Washington Post columnist Catherine Rampell (Phillips-Andover Prep/Princeton Legacy) puts it even more bluntly. Notice all the neoliberal buzzwords in just this one little paragraph:
But giving low-income women more control over their own fertility also promotes economic security, educational attainment, income mobility and more stable environments for American children. Not to mention deficit reduction (two-thirds of unplanned births are paid for by public insurance programs, which is why government spending on family planning has a high return on investment ); and abortion reduction (40 percent of unplanned pregnancies end in abortion).There's a name for this: Eugenics-Lite. True, it's a lot more nuanced and politically correct now than it was in the original movement's heyday in the 20s and 30s, when the poor, minorities and the "feeble-minded" were often sterilized against their will. Margaret Sanger, founder of Planned Parenthood, herself had a love-hate relationship with the eugenics movement. To its credit, Planned Parenthood does not sugarcoat her history, even going so far as to condemn a speech she once gave to the Ku Klux Klan.
Although women are rarely sterilized against their will, it does still happen to incarcerated women, and was an especially widespread egregious practice in California prisons until quite recently.
Women lucky enough not to be in jail for the crime of being poor or addicted or indebted are urged instead to get with the program of "investing" in long-term contraceptives, the better for our betters to "empower" us. They proudly point to their own special selves as inspirations, for having had the good sense to make financial sacrifices, to control themselves and delay having their own children until they were very firmly established in their careers. Best of all, they carefully chose partners who are as intelligent and as well educated as they are. (For more on this philosophy, see my post, Pity the Poor Upper Middle Class).
In other words, if you're working your butt off at $9 an hour in front of a Walmart cash register, don't count on ever getting financially secure enough to become a mother. Even the "controversial" bill proffered by the most liberal Democrats for a $15 dollar minimum wage is not nearly enough for one person to live on, let alone a mom and child.
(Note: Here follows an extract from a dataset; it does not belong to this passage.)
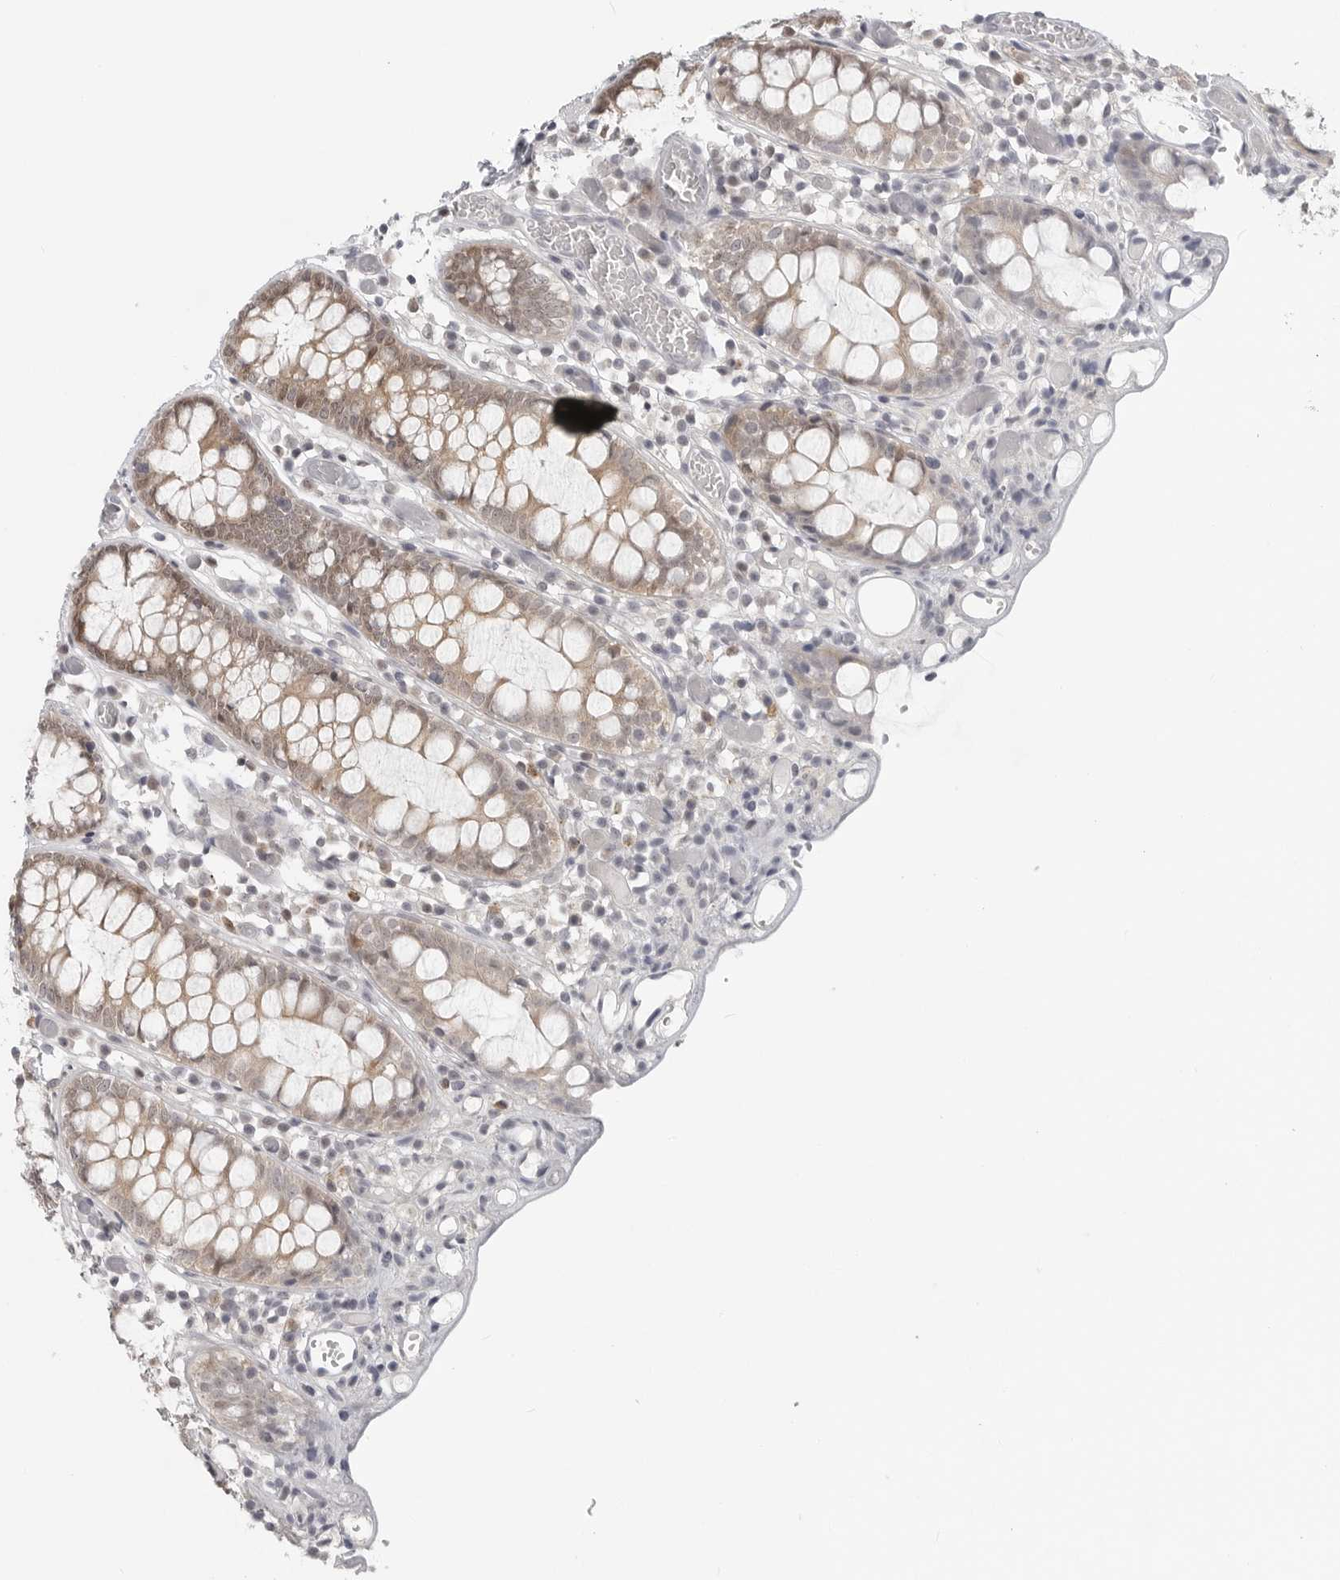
{"staining": {"intensity": "weak", "quantity": ">75%", "location": "cytoplasmic/membranous"}, "tissue": "colon", "cell_type": "Endothelial cells", "image_type": "normal", "snomed": [{"axis": "morphology", "description": "Normal tissue, NOS"}, {"axis": "topography", "description": "Colon"}], "caption": "Immunohistochemistry (IHC) of normal colon reveals low levels of weak cytoplasmic/membranous staining in approximately >75% of endothelial cells. Using DAB (3,3'-diaminobenzidine) (brown) and hematoxylin (blue) stains, captured at high magnification using brightfield microscopy.", "gene": "CTIF", "patient": {"sex": "male", "age": 14}}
Today's liberal class is telling underemployed and underpaid women that they can feel safe and prosperous simply by getting an IUD inserted into their wombs. This is as insulting in its own smarmy way as sadistic Republicans telling us that we have no choices and no right to any medical care at all.
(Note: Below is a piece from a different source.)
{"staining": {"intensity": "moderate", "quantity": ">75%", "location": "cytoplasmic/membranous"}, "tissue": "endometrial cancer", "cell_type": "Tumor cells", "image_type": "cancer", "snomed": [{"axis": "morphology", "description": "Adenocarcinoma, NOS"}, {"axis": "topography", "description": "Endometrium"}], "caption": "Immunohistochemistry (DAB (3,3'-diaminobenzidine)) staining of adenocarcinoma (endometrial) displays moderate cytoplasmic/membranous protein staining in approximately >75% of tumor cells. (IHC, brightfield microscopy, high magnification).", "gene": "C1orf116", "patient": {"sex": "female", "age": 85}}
Here is my published response to Nicholas Kristof's column:
Nobody is more hateful or dangerous to women than a man worried about his own virility. Thus does Donald Trump anxiously monitor his testosterone levels at the same time he goes about demeaning women in a hundred different ways.
There's a big fat Texas redneck just beneath that Rogaine-enhanced New York comb-over. Why else pick a doofus like Rick Perry as energy secretary? Low-T anxiety, that's why. Don't mess with Trump and his ilk, ladies, or they'll find more ways to mess with you than cutting off your birth control.
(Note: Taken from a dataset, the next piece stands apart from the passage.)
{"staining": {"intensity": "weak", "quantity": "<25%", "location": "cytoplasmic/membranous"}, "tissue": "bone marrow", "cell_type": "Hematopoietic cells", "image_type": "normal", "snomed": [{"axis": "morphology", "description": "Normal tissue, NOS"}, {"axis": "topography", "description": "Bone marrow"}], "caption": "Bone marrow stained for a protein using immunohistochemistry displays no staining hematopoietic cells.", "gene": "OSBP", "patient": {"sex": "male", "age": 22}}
The only part of the human life-span they care about is the nine months we spend in the womb. After that, it's hasta la vista to the Have-Nots.
Meanwhile, Kristof's antidote is unnecessarily weak. Rather than increased "access" to contraception and prenatal care, what we really need is Medicare for All, or single-payer health care. Sadistic states like Texas would then be helpless to turn back the clock, given that fully 100% of the population would be contributing beneficiaries.
Despite having some of the highest maternal (and infant) mortality rates in the "civilized" world, the US also has the highest per capita medical costs. The mortality rate is also rising for middle-aged women, while general life expectancy for Have-Nots who reach the age of 60 is less than it used to be.
Being pro-life must also include improved housing policy, living wage /guaranteed income, subsidized child care, enhanced food assistance, strong public education, and an end to our destructive wars.